While the editors' notes did explain the background, I quickly became bored with them, and already read the Diaries of Adam and Eve. In my opinion, the Letters From the Earth weren't quite as interesting as the section Heaven.
It's Mark Twain. At some points side-splittingly funny, at other points caustically bitter, sometimes prudish, sometimes ribald, and always filled with crystalline insight. Never a man to suffer fools or foolishness in any sense, much less gladly, Twain takes on Christians and Christianity with brutal doses of logic and realism. He exposes the God of the Bible for what he is: a genocidal lunatic who makes Adolph Hitler and Joseph Stalin look like a pair of rank amateurs.

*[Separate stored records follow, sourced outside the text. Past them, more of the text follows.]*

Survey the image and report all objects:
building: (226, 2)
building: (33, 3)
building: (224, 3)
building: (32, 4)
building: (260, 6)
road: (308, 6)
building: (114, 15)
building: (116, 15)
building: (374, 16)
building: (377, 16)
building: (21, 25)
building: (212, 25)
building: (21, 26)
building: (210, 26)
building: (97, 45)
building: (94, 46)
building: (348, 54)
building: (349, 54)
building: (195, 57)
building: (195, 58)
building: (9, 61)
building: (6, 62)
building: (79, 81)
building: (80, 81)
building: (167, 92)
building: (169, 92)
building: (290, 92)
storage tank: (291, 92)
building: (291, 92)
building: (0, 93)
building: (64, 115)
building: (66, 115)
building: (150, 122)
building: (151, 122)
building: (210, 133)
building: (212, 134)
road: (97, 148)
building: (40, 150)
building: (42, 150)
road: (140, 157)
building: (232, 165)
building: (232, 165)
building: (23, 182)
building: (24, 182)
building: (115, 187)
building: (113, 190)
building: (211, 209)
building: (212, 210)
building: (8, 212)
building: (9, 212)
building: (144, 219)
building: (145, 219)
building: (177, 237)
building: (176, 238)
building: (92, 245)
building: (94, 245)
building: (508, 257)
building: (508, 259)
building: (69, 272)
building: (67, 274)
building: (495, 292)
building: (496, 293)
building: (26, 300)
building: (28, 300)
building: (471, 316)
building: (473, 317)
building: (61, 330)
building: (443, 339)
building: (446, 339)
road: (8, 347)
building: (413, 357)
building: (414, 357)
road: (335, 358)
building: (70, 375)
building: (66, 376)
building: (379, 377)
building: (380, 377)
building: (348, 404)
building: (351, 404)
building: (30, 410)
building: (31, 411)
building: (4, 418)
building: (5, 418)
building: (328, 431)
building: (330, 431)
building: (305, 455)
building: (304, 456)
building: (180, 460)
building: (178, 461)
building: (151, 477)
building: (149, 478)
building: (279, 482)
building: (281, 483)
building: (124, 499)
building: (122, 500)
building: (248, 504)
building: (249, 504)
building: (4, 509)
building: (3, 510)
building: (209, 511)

He asks how anyone could think a deity that obsessively kills people by the millions and whose ultimate goal is to kill us all and send most of us to Hell could possibly be considered a "loving father." Good luck answering that one in the affirmative without exposing yourself for a fool.
Fortunately it's not all anger. Fired by scientific discoveries of his time - particularly in astronomy - and fueled by the Deism of Thomas Paine, Twain conceives of a God that one could accept as existent without surrendering all pretense of logic.
If this book were required reading for all American high school students, Christianity wouldn't survive another generation.
Some good bits here and there, but unless you are particularly interested in everything Clemens wrote about religion, regardless of whether he thought it was publishable or not, then you're probably better off just finding some of his better stuff online.
required reading for every southerner who wants to truly know god... my all-time favorite line ever written was taken from this book. an inscription on eve's gravestone: "wheresoever she dwelt, there was eden." a master at his prime.
This was school reading for me at some point in high school. I'm not particularly a very religious person, so I thought this book was absolutely hilarious. While it is amusing, some bits are a tad serious as well. I think everyone would find things to like in this collection of Mark Twain's writings and opinions. Good on ya, Samuel Clemens!